I’m excited about the opportunity to pull apart data on campaign contributions over the past couple of years. It’s the first time I’ve had a chance to examine all the contributions a person makes to different candidates over the course of an election cycle. I’ve got the data, I know the initial questions I want to answer and I thought I knew how to reach those answers.
Instead, frustration. I think the problem is that there’s a whole lot of data. Well, let me rephrase that. It’s a big file, by no means huge. Yet even relatively simple manipulations of the data in either Excel or Filemaker seem to invariably bog down. They just can’t get the job done, and either stall in fact or effectively stall because they just are so darn slow.
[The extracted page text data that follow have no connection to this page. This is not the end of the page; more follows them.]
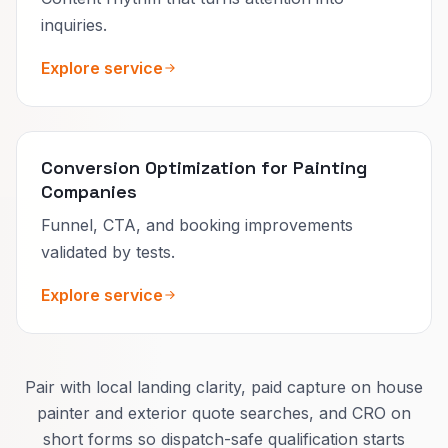
inquiries.
Explore service
Conversion Optimization for Painting
Companies
Funnel, CTA, and booking improvements
validated by tests.
Explore service
Pair with local landing clarity, paid capture on house
painter and exterior quote searches, and CRO on
short forms so dispatch-safe qualification starts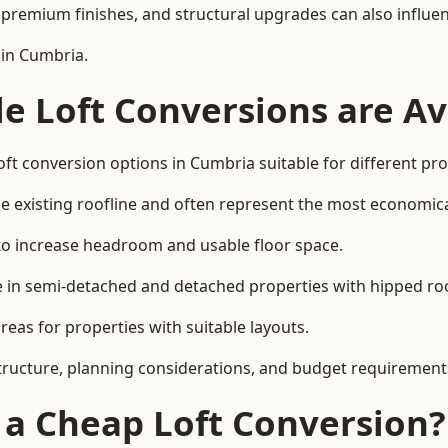
premium finishes, and structural upgrades can also influen
 in Cumbria.
e Loft Conversions are Av
oft conversion options in Cumbria suitable for different pr
he existing roofline and often represent the most economica
to increase headroom and usable floor space.
ce in semi-detached and detached properties with hipped ro
eas for properties with suitable layouts.
tructure, planning considerations, and budget requirement
f a Cheap Loft Conversion?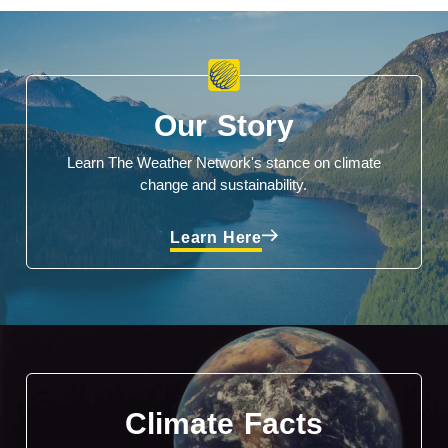
Our Story
Learn The Weather Network's stance on climate
change and sustainability.
Learn Here
Climate Facts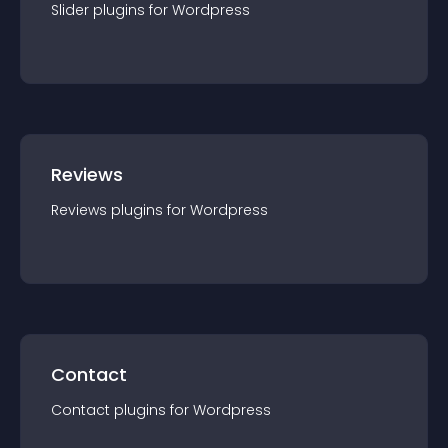
Slider
plugin
s for
Wordpress
Reviews
Reviews
plugin
s for
Wordpress
Contact
Contact
plugin
s for
Wordpress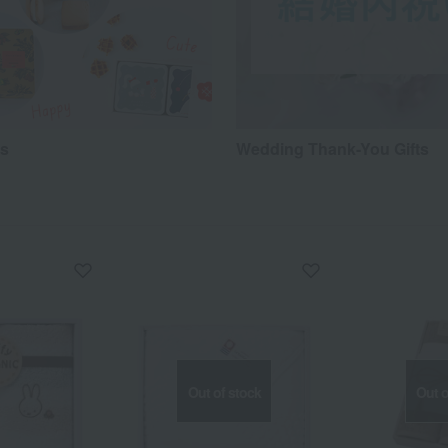
ts
Wedding Thank-You Gifts
Out of stock
Out o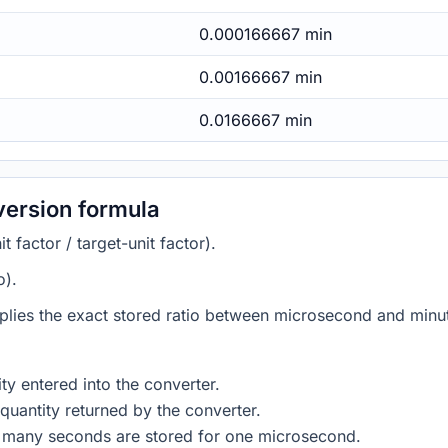
0.000166667 min
0.00166667 min
0.0166667 min
version formula
 factor / target-unit factor).
o).
plies the exact stored ratio between microsecond and minut
ty entered into the converter.
quantity returned by the converter.
w many seconds are stored for one microsecond.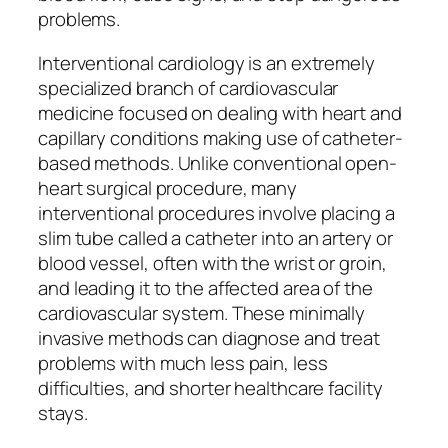
problems.
Interventional cardiology is an extremely
specialized branch of cardiovascular
medicine focused on dealing with heart and
capillary conditions making use of catheter-
based methods. Unlike conventional open-
heart surgical procedure, many
interventional procedures involve placing a
slim tube called a catheter into an artery or
blood vessel, often with the wrist or groin,
and leading it to the affected area of the
cardiovascular system. These minimally
invasive methods can diagnose and treat
problems with much less pain, less
difficulties, and shorter healthcare facility
stays.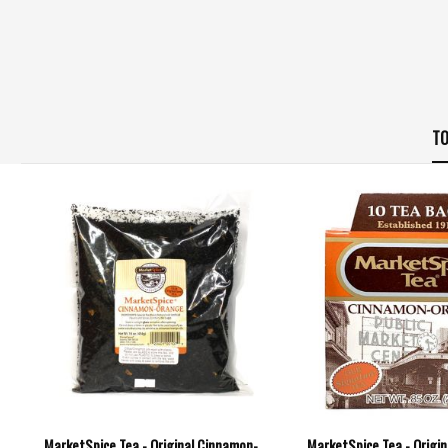
TO
MarketSpice Tea - Original Cinnamon-
MarketSpice Tea - Origi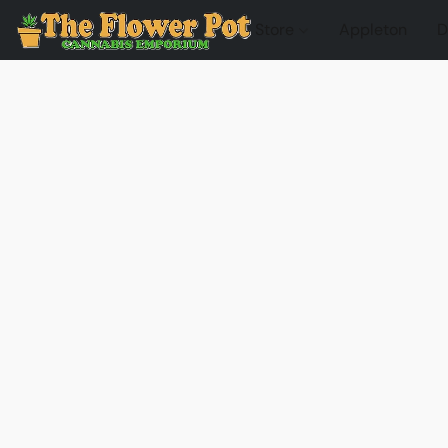
Store
Appleton
D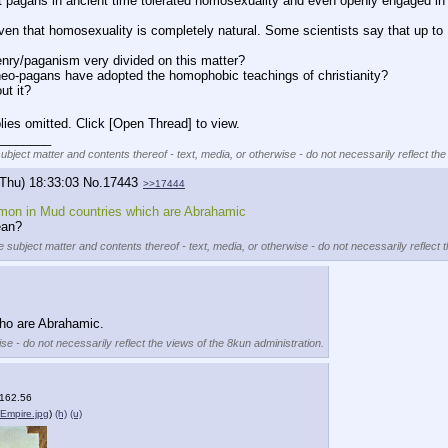
hat pagans in ancient time tolerated homosexuality and even openly engaged in
proven that homosexuality is completely natural. Some scientists say that up 
nry/paganism very divided on this matter?
neo-pagans have adopted the homophobic teachings of christianity?
ut it?
lies omitted. Click [Open Thread] to view.
________
subject matter and contents thereof - text, media, or otherwise - do not necessarily reflect the
(Thu) 18:33:03
No.
17443
>>17444
on in Mud countries which are Abrahamic
ean?
e subject matter and contents thereof - text, media, or otherwise - do not necessarily reflect 
who are Abrahamic.
se - do not necessarily reflect the views of the 8kun administration.
(162.56
Empire.jpg
)
(h)
(u)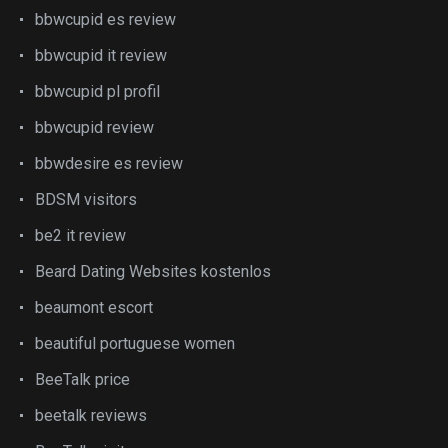
bbwcupid es review
bbwcupid it review
bbwcupid pl profil
bbwcupid review
bbwdesire es review
BDSM visitors
be2 it review
Beard Dating Websites kostenlos
beaumont escort
beautiful portuguese women
BeeTalk price
beetalk reviews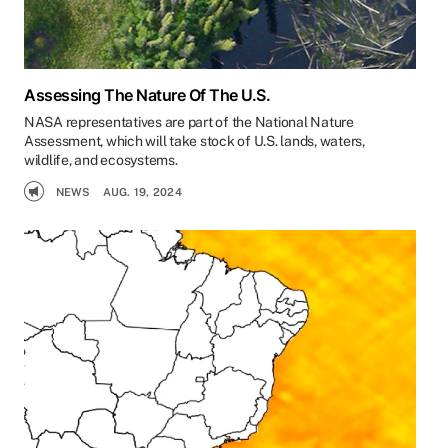
Assessing The Nature Of The U.S.
NASA representatives are part of the National Nature
Assessment, which will take stock of U.S. lands, waters,
wildlife, and ecosystems.
NEWS
AUG. 19, 2024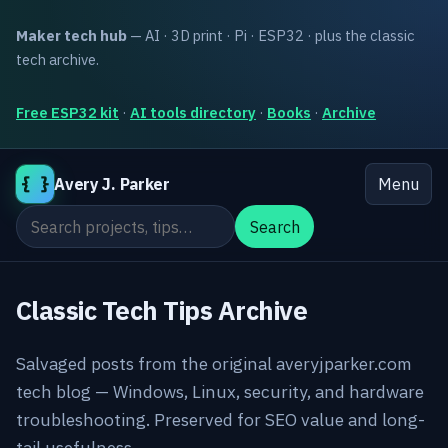
Maker tech hub
— AI · 3D print · Pi · ESP32 · plus the classic
tech archive.
Free ESP32 kit
·
AI tools directory
·
Books
·
Archive
{ }
Avery J. Parker
Menu
Search the site
Search
Classic Tech Tips Archive
Salvaged posts from the original averyjparker.com
tech blog — Windows, Linux, security, and hardware
troubleshooting. Preserved for SEO value and long-
tail usefulness.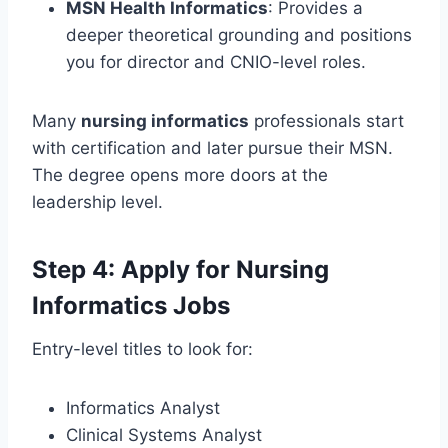
MSN Health Informatics
: Provides a
deeper theoretical grounding and positions
you for director and CNIO-level roles.
Many
nursing informatics
professionals start
with certification and later pursue their MSN.
The degree opens more doors at the
leadership level.
Step 4: Apply for Nursing
Informatics Jobs
Entry-level titles to look for:
Informatics Analyst
Clinical Systems Analyst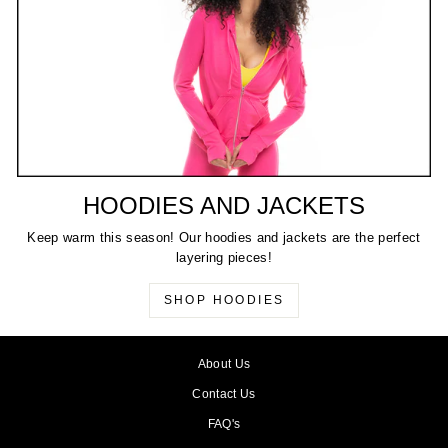
HOODIES AND JACKETS
Keep warm this season! Our hoodies and jackets are the perfect
layering pieces!
SHOP HOODIES
About Us
Contact Us
FAQ's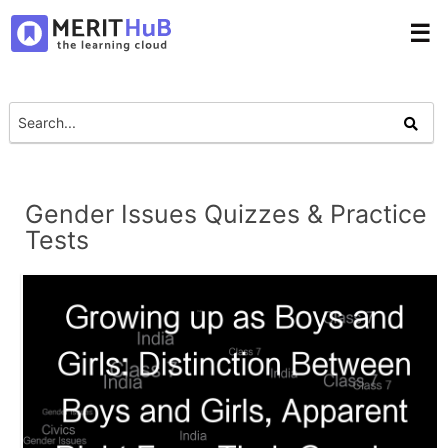
☰
Gender Issues Quizzes & Practice
Tests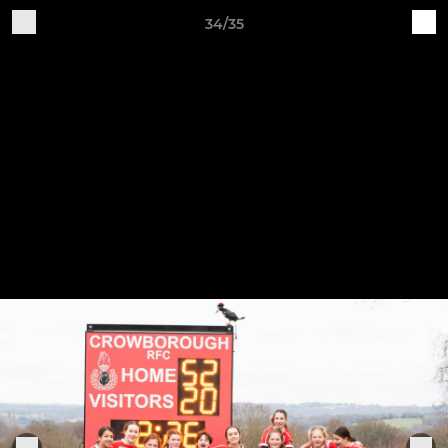
34/35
I think both Excel and Filemaker should be able to handle much larger files, so perhaps I’m doing something wrong along the way since I’m anxious to get to those interesting results.
My fallback plan is to reinstall Windows and Microsoft Access, which typically handles lots of data with ease.
But although I’ve been through this same experience on earlier occasions, I still have a hard time believing that on this dimension, the Mac experience falls so short.
It shouldn’t be that hard to take 25,000 or so contributions, sort out the ones that came from individuals rather than PACs or corporations, and then aggregate and rank them to get a list of the top individual donors. I’ve gotten that far, at least a couple of times.
Then the data need to be cleaned up. Names get written down differently, say with or without a middle initial, or an initial with a period and without a period, and sometimes someone’s name might appear as “Steve” and other places “Steven”. So once I’ve got a rough list of the biggest rollers, I’ll have to comb through the data manually and make sure that all the different variations are included in the total for each person.
Then the next stage is to look for clumps of donors. Officers or employees of the same company, for example. Or employers of the same lobbyist. The goal is to see the patterns of influence beyond individual donors, to find the connections between them.
Anyway, that’s where I’m heading. Any advice/assistance much appreciated.